For more than a year the boys lived with the one-in-two-million condition until 2003 when the World Craniofacial Foundation sent the twins to Dallas for a daring surgery to separate them. Their parents were warned that both twins survive in only 10 percent of surgeries.
Dr. Kenneth Salyer of the World Craniofacial Foundation, along with more than 50 physicians, anesthesiologists and nurses, spent 34 hours performing the daring operation.
Mohamed and Ahmed happily played with toy trucks on "Good Morning America" today while Salyer reported on their progress.

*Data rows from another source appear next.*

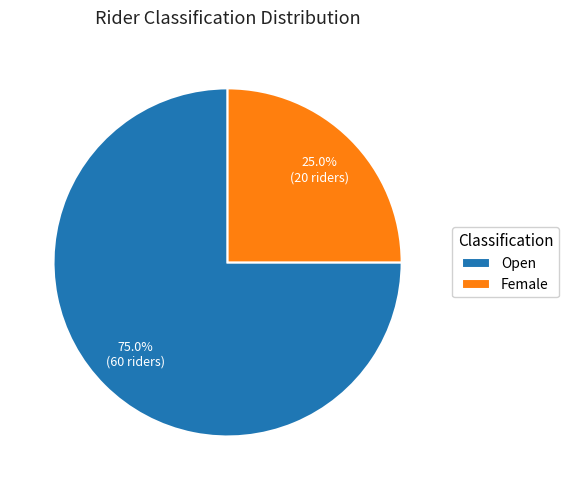

Between Female and Open, which is larger?

Open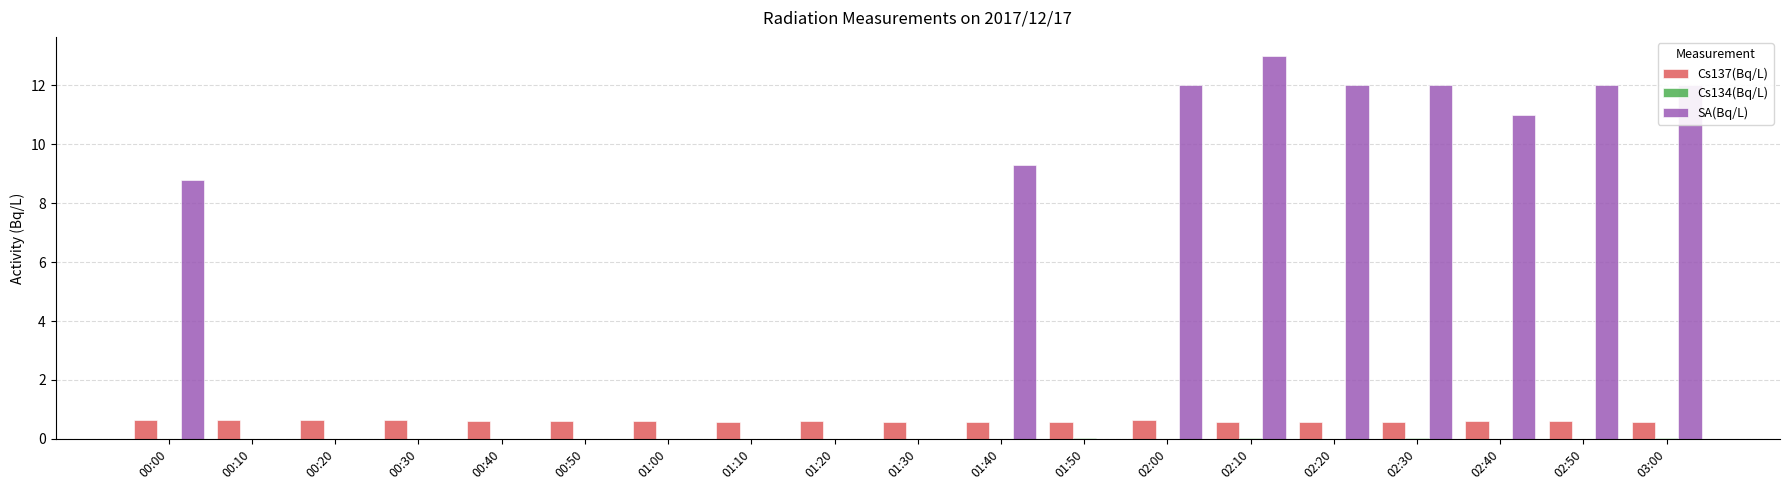

What is the total value across all series at 01:40?

9.9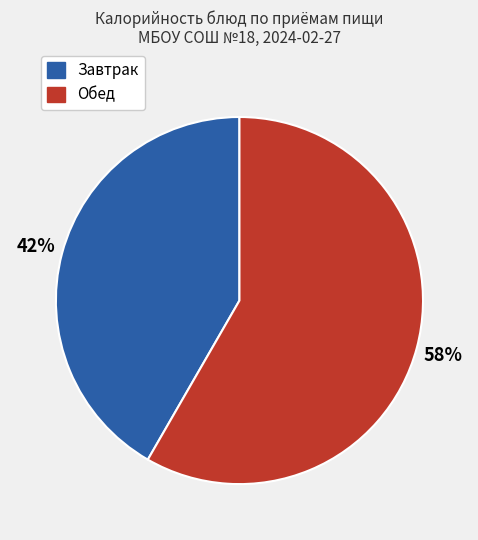

What is the majority slice?

Обед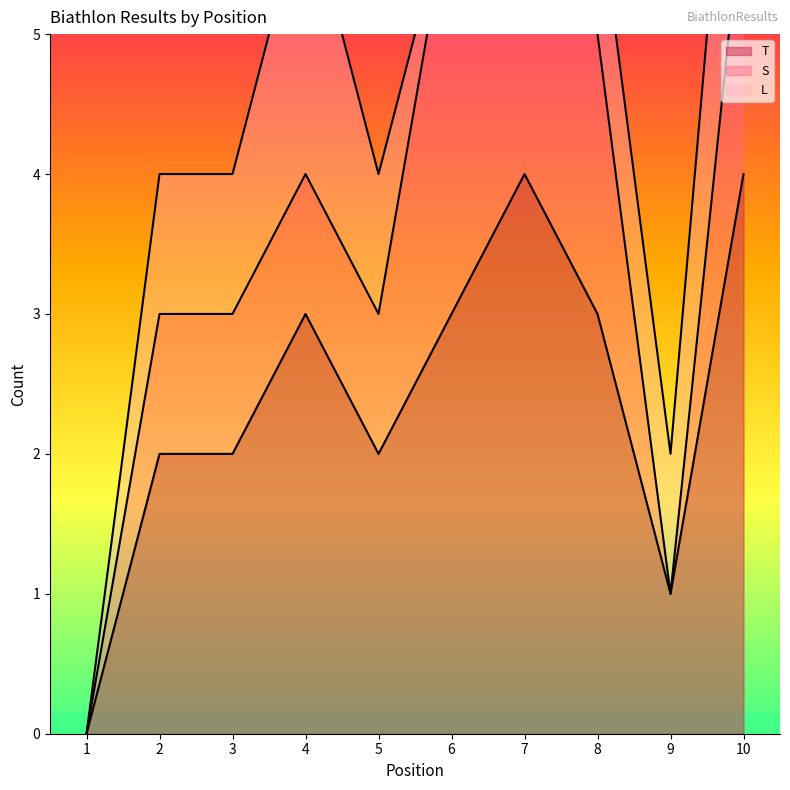

What is the total value across all series at 9?

2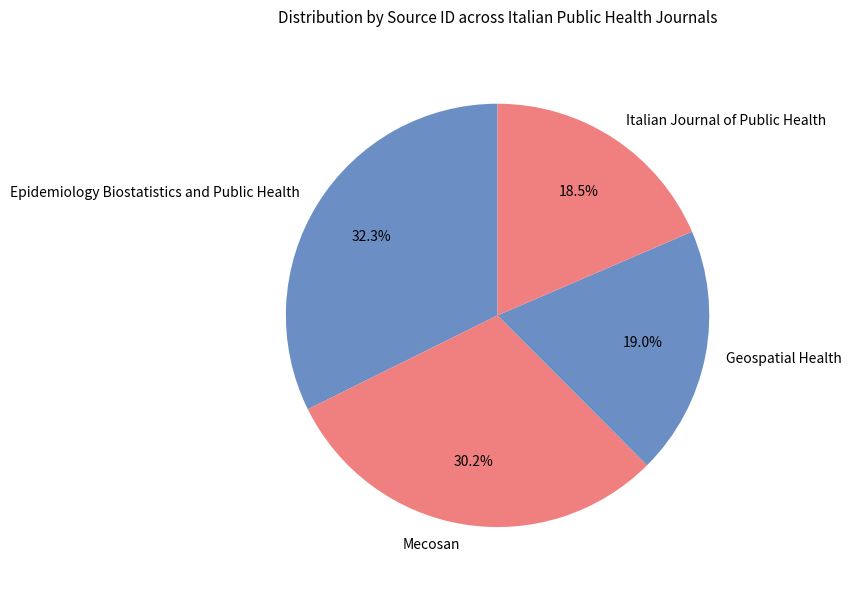

Which has a higher value, Italian Journal of Public Health or Mecosan?

Mecosan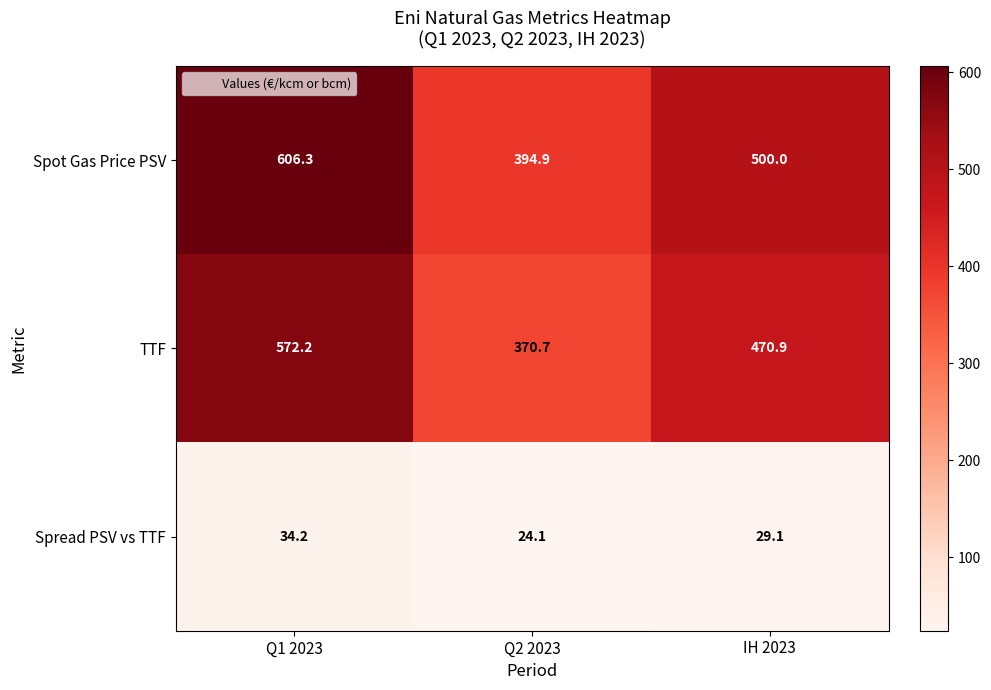

At which category is the sum across all series the highest?

Q1 2023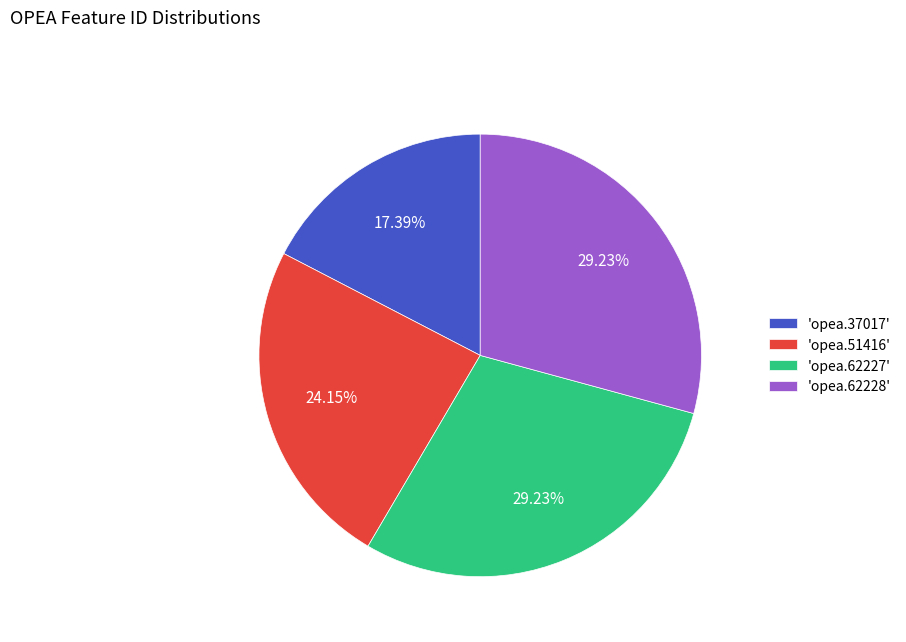

How many slices are in this pie chart?

4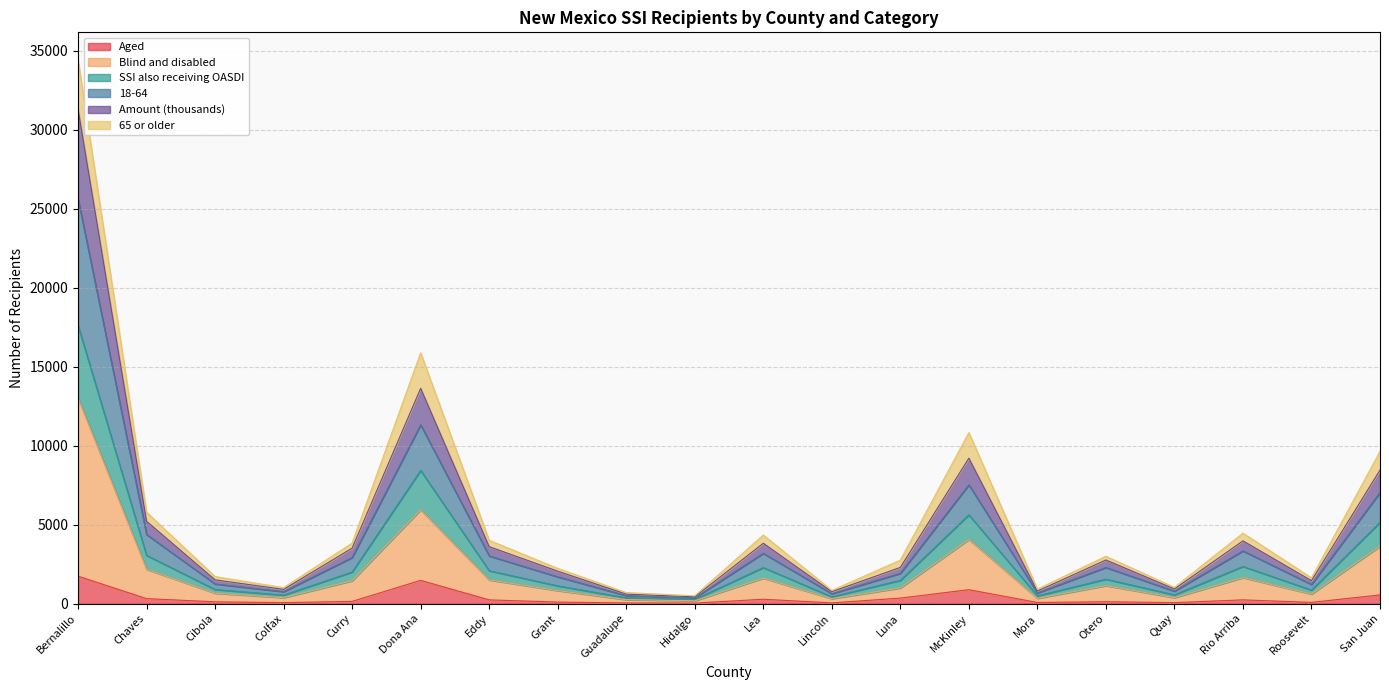

What is the highest value of the Aged series?

1739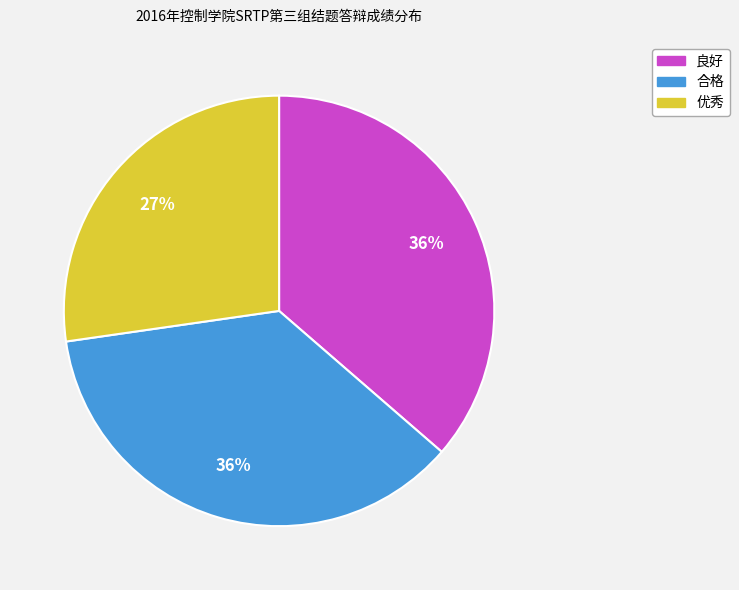

Approximately how many times larger is the value at 良好 compared to 优秀?

1.3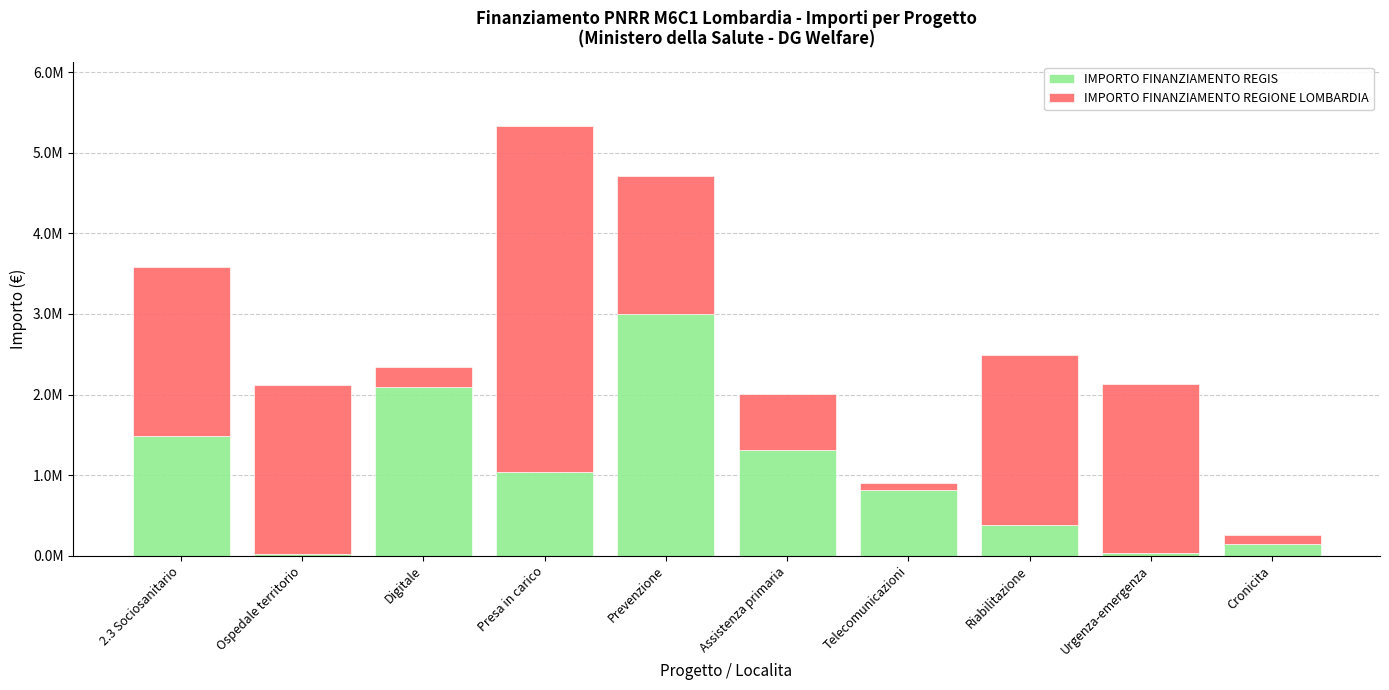

What are all the series names shown in the legend?

IMPORTO FINANZIAMENTO REGIS, IMPORTO FINANZIAMENTO REGIONE LOMBARDIA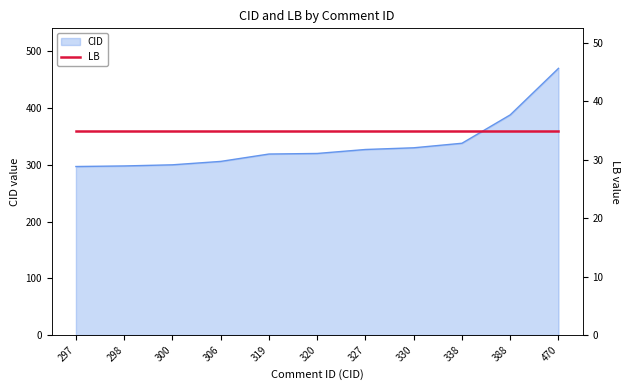

What is the ratio of the value at 388 to the value at 327?

1.2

"I think they're doing quite well," Salyer said. "We have some loss of the bone that we reconstructed, but overall, they're doing quite well."
But Salyer said the boys treatment is not over.
"Within the next few years we would add some to it. It should give them some nicely shaped skulls and heads," he said.
The boys condition led to developmental delays and they are entering the first grade at eight years old. However, Salyer said that Mohamed was right on target developmentally, while Ahmed is lagging a bit behind.
The boys are now in separate special classes in school in Cairo, something Salyer hopes will help catch Ahmed up. The World Craniofacial Foundation is footing the bill for the boys' specialty education.
In addition to delivering the good news about Mohamed and Ahmed, Salyer made a major announcement for five-year-old D.J. Harper who lost his ears when he was rescued from a burning SUV in July.
For his birthday, D.J. asked for new ears -- a wish Dr. Salyer said the Texas Hospital for Advanced Medicine can grant.
"This is amazing," D.J.'s father, Chris Harper, said. "We're truly blessed."
Though it could be nearly three years before D.J. gets the reconstructive surgery on his ears, as with the hundreds treated at the Texas Hospital for Advanced Medicine, hope is on the horizon.